Хадижа отреагировала уклончиво:
— О’кей.
— Если хочешь, можешь пригласить его сюда, когда вы закончите пикник.
— Он не люби сюда прихди.
— Ох, я не знаю, — задумчиво сказала Юнис. — Может и запросто понравиться. Могу себе представить, выпить бы ему хотелось. Американцы все таковы, знаешь. Я подумала, тебе стоило бы его пригласить, вот и все.
Хадижа подумала об этом. Мысль ей понравилась, потому что она считала отель «Метрополь» великолепным и роскошным и ее подмывало дать ему посмотреть, до чего стильно она живет. К парку Эспинель она отправилась с таким намерением, но по пути обратно с Даером ей пришло в голову (впервые), что, поскольку американец, похоже, к ней относится так же собственнически, как Юнис Гуд, ему, вероятно, не понравится открытие, что он ее делит с кем-то еще. Поэтому она поспешила объяснить, что мисс Гуд почти все время болеет и она ее часто навещает. Собственничество, которое он к ней проявлял, уже подвигло ее совершить попытку и заставить его купить ей некие наручные часы, которыми она очень восхищалась. Юнис недвусмысленно отказывалась их ей доставать, потому что это были мужские часы — чрезвычайно крупный золотой хронограф с календарем и фазами луны в придачу. Юнис в особенности тщательно следила за тем, чтобы девушка выглядела респектабельно и должным образом женственно. Пару раз Хадижа заговаривала о часах по пути в «Метрополь»; американец лишь улыбнулся и сказал:
— Посмотрим. Не выпрыгивай из штанов, а?
Она не совсем поняла, но он по крайней мере не сказал нет.

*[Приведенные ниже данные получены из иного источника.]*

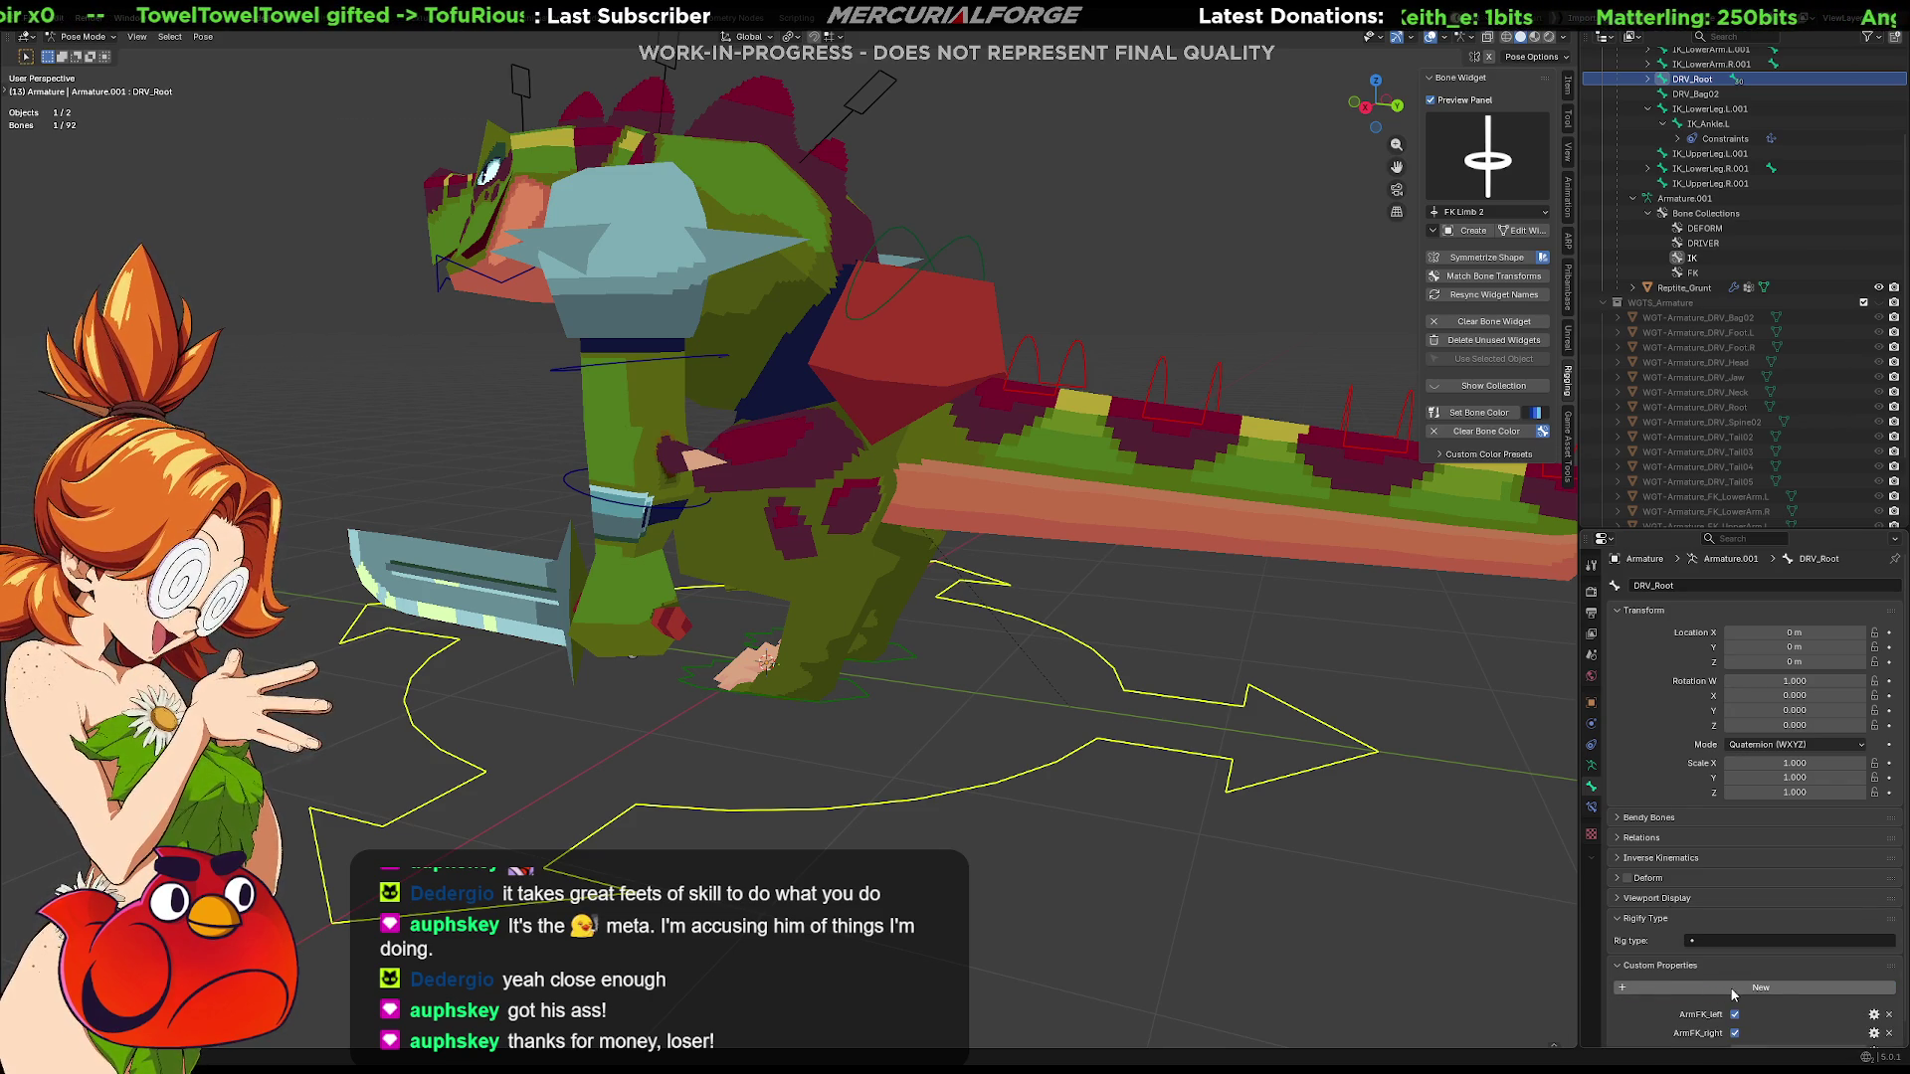
scroll(1733, 994, "down", 2)
left_click(1761, 949)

Когда Даер вошел в номер, Юнис Гуд взглянула на него и сказала себе, что даже девушкой она бы не сочла его привлекательным. Ей нравились импозантные мужчины, каким был ее отец. Этот вообще не выделялся внешностью. Он не походил ни на актера, ни на государственного мужа, ни на художника, ни даже на работягу, предпринимателя или спортсмена. Она с чего-то решила, что он, скорее всего, похож на жесткошерстного терьера — настороженный, рьяный, внушаемый. Такого рода мужчина, размышляла она с уколом злости, может водить девушек за нос, даже не стараясь ими командовать, он того сорта, чья мужская природа незаметна, однако настолько густа, что обволакивает, как мед, такого сорта, что мужчина не предпринимает усилий и, следовательно, вдвойне опасен. Вот только от привычки к витающему вокруг женскому обожанию они становятся уязвимы, и сокрушить их так же легко, как избалованных детей. Позволяешь им думать, будто и на тебя действует их обаяние, и можно заманивать их все дальше и дальше на эту сгнившую ветку. А потом выдергиваешь опору — и пусть падают.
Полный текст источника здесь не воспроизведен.